> [Text provided]
______________________________
According to data compiled by STR Global, the
European hotel industry posted mixed results in year-on-year
metrics when reported in U.S. dollars, Euros and British Pounds
for April 2014.
“Western and Eastern Europe both reported
negative performance in April, while Northern and Southern Europe
both reported positive performance for the month,” said Elizabeth
Winkle, managing director of STR Global. “In Eastern Europe,
performance was primarily driven by Russia and the political
unrest that has had an impact on travel. Slovakia also reported
negative performance during April, further impacting Eastern
Europe ... In Western Europe, Germany and Switzerland’s negative
performance was driven by the timing of large events. Munich
hosted the triennial event BAUMA 15-21 April 2013. Switzerland
hosted BaselWorld in March 2014. In Southern Europe, countries
like Greece, Portugal and Spain are posting double-digit growth in
April—all coming off lower year-over-year comparisons from April
2013.”
______________________________
> [Dataset entries]
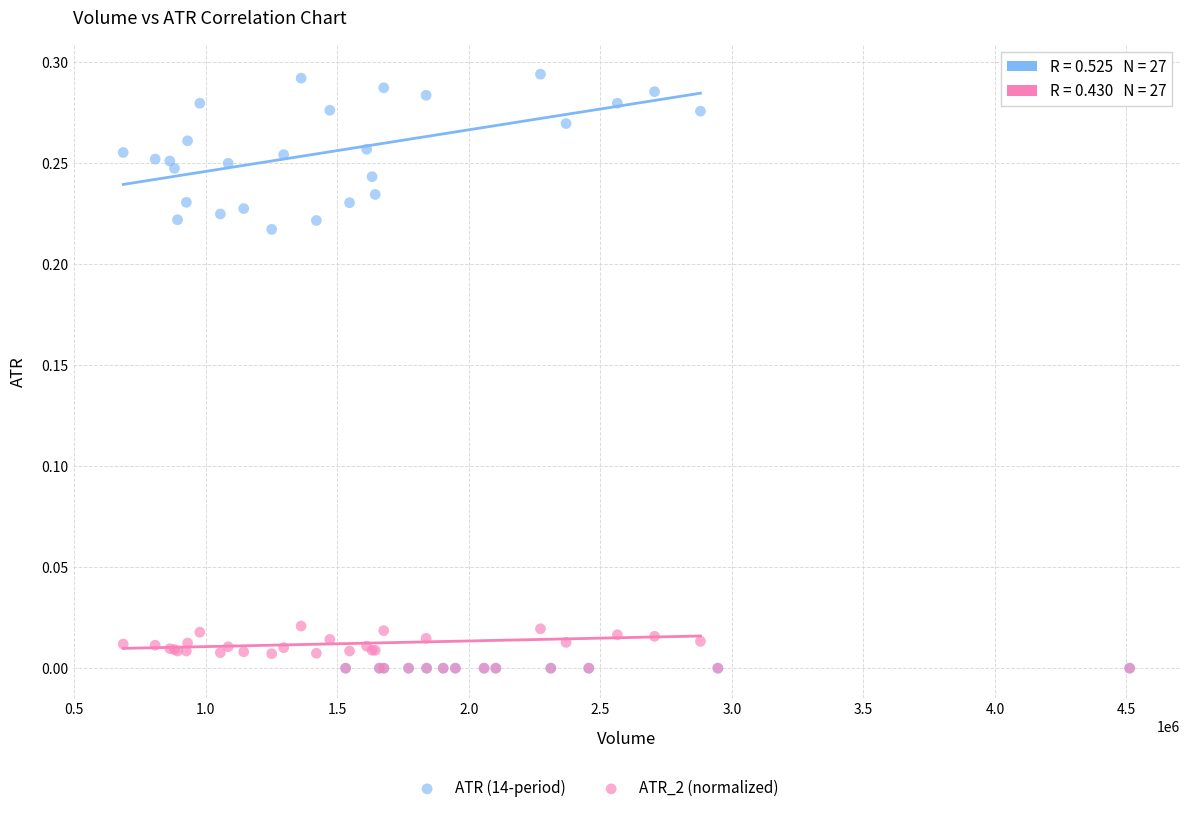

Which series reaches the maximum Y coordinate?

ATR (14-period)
______________________________
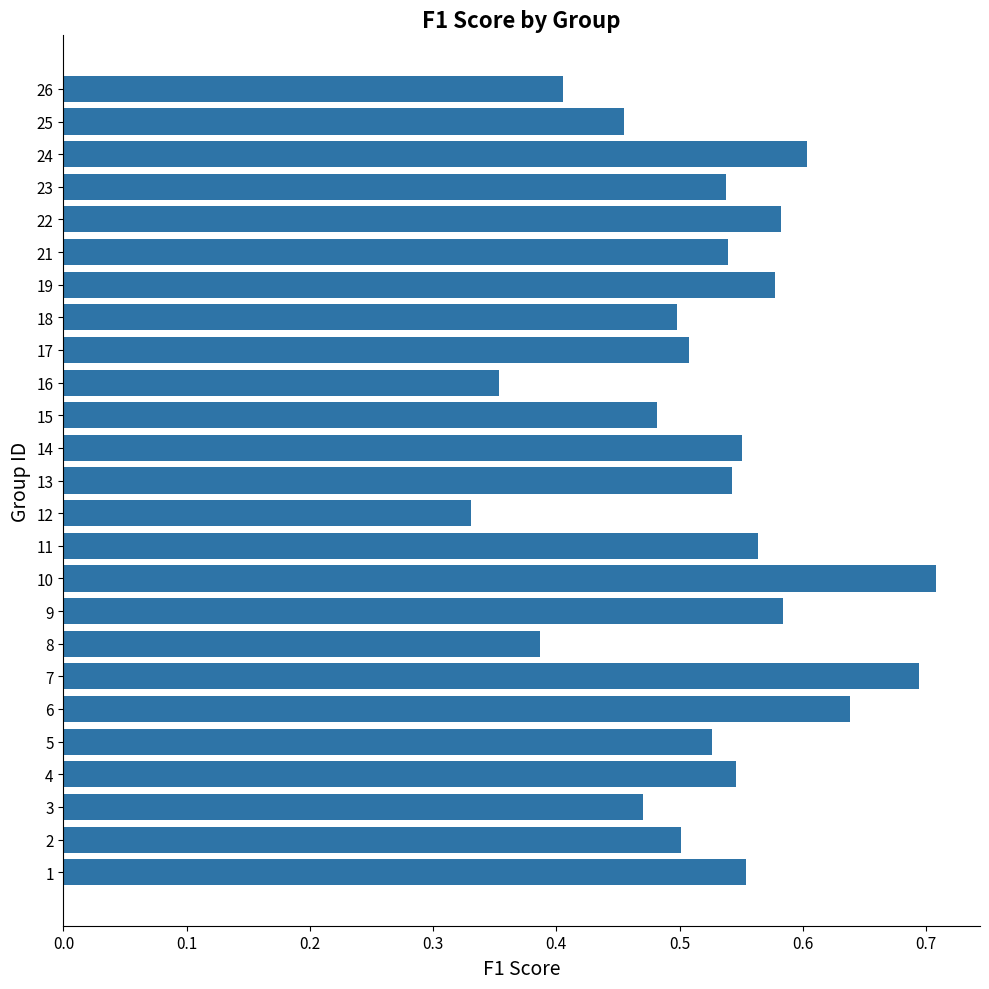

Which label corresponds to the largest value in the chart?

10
______________________________
> [Written task A] In the European hotel report, which triennial event did Munich host from 15 to 21 April 2013?
> [Written task B] Print the European hotel report from "According to data" to "for April 2014.", inclusive.

> [Written answer A] BAUMA

> [Written answer B]
According to data compiled by STR Global, the
European hotel industry posted mixed results in year-on-year
metrics when reported in U.S. dollars, Euros and British Pounds
for April 2014.